## ARBEITSAUFTRAG A:
In welchem Jahr und mit welchem Album gelang Marianne Faithfull laut dem Text über sie ein Comeback?

So., 02.02.25 | 23:05 Uhr
Das Erste
Muse, Sängerin, Schauspielerin – Zum Tode von Marianne Faithfull
Sie war so viel mehr als nur die Muse der Rolling Stones: Marianne Faithfull. Die britische Sängerin und Schauspielerin hatte einen unfassbaren Lebenswillen, überlebte eine schwere Drogenabhängigkeit und eine Brustkrebs-Erkrankung. Und trotzdem oder gerade deswegen war ihr Werk von einer enormen künstlerischen Kraft. Nach frühen Erfolgen in den Sechzigern mit Hits wie "As tears go by" gelang ihr 1979 ein Comeback mit dem Album "Broken English". Seitdem hat sie sich musikalisch immer wieder erneuert und war auch als Schauspielerin erfolgreich. Jetzt ist sie im Alter von 78 gestorben. ttt hat Marianne Faithfull 2009 zum Interview getroffen.

## DATENSATZAUSZUG:

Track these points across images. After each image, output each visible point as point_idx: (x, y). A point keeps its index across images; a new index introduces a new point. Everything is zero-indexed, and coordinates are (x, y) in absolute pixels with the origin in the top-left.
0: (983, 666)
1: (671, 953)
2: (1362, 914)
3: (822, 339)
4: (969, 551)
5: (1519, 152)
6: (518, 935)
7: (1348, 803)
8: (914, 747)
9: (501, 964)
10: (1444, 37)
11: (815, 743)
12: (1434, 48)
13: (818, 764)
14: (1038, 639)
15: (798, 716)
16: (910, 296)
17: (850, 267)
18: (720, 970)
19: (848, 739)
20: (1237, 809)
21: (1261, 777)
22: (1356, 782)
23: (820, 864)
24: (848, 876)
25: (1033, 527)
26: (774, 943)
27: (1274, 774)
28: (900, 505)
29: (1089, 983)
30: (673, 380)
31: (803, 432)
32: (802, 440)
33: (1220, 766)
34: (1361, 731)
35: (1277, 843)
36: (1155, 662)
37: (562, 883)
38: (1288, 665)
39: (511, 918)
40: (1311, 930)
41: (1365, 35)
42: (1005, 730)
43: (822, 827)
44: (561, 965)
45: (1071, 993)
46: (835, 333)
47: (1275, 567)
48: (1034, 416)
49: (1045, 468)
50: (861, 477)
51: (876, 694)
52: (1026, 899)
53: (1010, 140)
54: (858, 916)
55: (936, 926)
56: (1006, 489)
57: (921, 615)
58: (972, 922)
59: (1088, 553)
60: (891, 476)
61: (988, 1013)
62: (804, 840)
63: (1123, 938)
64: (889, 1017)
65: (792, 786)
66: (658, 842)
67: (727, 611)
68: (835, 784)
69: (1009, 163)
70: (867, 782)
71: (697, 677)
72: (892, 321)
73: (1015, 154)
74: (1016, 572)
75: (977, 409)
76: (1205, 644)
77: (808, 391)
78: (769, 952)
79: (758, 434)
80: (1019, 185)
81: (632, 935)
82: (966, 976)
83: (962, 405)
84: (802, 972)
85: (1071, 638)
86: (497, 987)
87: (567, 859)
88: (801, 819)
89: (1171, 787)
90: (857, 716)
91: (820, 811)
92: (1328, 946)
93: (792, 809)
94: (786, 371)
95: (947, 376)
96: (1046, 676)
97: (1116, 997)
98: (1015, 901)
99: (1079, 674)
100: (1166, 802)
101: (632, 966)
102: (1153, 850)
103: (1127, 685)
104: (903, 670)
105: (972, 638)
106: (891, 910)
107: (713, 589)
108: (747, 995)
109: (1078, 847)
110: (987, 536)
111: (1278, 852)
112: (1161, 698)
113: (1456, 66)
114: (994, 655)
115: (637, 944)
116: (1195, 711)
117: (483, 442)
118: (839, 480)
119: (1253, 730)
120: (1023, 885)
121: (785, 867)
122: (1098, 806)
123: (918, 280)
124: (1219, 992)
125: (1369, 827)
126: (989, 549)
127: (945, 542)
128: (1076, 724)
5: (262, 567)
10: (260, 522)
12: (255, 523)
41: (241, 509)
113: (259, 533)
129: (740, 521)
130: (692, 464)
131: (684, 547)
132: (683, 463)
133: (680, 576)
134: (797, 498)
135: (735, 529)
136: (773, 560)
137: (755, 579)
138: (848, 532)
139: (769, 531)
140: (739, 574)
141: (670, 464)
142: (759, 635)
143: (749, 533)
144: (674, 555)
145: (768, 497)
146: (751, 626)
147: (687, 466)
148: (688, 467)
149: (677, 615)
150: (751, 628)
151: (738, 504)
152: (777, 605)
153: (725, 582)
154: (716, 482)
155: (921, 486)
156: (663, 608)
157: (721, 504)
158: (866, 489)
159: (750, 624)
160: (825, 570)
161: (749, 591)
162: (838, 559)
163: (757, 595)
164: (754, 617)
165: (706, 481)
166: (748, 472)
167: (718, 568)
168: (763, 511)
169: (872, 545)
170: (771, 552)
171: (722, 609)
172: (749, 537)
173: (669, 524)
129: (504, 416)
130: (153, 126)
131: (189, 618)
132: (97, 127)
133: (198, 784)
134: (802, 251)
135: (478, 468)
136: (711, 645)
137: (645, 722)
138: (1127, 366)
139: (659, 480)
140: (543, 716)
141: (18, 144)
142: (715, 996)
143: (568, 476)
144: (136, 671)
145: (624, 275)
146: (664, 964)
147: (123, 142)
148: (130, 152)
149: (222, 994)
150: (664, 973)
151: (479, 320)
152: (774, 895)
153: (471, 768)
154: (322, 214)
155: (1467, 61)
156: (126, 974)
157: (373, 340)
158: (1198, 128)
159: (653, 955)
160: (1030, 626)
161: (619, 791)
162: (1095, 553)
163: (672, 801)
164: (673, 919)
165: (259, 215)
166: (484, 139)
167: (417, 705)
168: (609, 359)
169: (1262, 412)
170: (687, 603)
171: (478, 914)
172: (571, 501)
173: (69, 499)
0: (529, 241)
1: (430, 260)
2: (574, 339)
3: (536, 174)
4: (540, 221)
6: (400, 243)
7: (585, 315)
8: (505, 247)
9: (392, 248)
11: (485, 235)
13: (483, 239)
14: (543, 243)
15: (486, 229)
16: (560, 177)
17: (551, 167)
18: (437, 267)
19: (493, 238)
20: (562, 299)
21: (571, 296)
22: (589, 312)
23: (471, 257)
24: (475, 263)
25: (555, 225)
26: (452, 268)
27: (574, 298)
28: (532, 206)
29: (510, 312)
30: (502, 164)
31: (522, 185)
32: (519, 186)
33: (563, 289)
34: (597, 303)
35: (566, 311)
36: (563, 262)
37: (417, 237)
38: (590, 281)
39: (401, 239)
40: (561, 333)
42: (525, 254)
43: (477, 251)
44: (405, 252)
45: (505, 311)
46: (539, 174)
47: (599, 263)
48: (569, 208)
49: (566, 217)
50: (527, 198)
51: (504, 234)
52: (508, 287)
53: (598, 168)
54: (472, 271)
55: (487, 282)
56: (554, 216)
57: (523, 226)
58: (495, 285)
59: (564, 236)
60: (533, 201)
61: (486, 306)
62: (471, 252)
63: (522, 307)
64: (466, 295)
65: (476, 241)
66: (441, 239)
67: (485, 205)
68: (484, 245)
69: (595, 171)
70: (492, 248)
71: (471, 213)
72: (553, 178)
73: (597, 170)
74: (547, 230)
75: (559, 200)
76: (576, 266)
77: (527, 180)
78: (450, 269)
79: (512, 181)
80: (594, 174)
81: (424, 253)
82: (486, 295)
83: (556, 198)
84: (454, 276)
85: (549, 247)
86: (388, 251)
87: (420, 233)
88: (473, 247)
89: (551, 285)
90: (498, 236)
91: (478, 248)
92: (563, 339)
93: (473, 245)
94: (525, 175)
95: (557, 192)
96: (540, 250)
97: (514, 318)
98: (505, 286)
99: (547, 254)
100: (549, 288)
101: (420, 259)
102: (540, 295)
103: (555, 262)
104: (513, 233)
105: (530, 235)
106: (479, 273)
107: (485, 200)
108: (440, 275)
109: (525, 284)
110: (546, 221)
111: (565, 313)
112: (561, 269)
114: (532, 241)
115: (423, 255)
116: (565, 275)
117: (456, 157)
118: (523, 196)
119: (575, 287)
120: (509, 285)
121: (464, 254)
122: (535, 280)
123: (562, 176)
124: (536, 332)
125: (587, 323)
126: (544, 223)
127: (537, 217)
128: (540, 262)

## ARBEITSAUFTRAG B:
Überführe in den Datensätzen alles von der Zeile mit „129: (740, 521)“ bis hinunter zur Zeile mit „165: (706, 481)“, beide eingeschlossen, in eine Markdown-Tabelle mit den Spalten „Nr“ und „Zeile“. Nummeriere die Zeilen fortlaufend und lass Leerzeilen weg.

## ANTWORTFELD A:
1979 mit dem Album „Broken English“.

## ANTWORTFELD B:
| Nr | Zeile |
|---|---|
| 1 | 129: (740, 521) |
| 2 | 130: (692, 464) |
| 3 | 131: (684, 547) |
| 4 | 132: (683, 463) |
| 5 | 133: (680, 576) |
| 6 | 134: (797, 498) |
| 7 | 135: (735, 529) |
| 8 | 136: (773, 560) |
| 9 | 137: (755, 579) |
| 10 | 138: (848, 532) |
| 11 | 139: (769, 531) |
| 12 | 140: (739, 574) |
| 13 | 141: (670, 464) |
| 14 | 142: (759, 635) |
| 15 | 143: (749, 533) |
| 16 | 144: (674, 555) |
| 17 | 145: (768, 497) |
| 18 | 146: (751, 626) |
| 19 | 147: (687, 466) |
| 20 | 148: (688, 467) |
| 21 | 149: (677, 615) |
| 22 | 150: (751, 628) |
| 23 | 151: (738, 504) |
| 24 | 152: (777, 605) |
| 25 | 153: (725, 582) |
| 26 | 154: (716, 482) |
| 27 | 155: (921, 486) |
| 28 | 156: (663, 608) |
| 29 | 157: (721, 504) |
| 30 | 158: (866, 489) |
| 31 | 159: (750, 624) |
| 32 | 160: (825, 570) |
| 33 | 161: (749, 591) |
| 34 | 162: (838, 559) |
| 35 | 163: (757, 595) |
| 36 | 164: (754, 617) |
| 37 | 165: (706, 481) |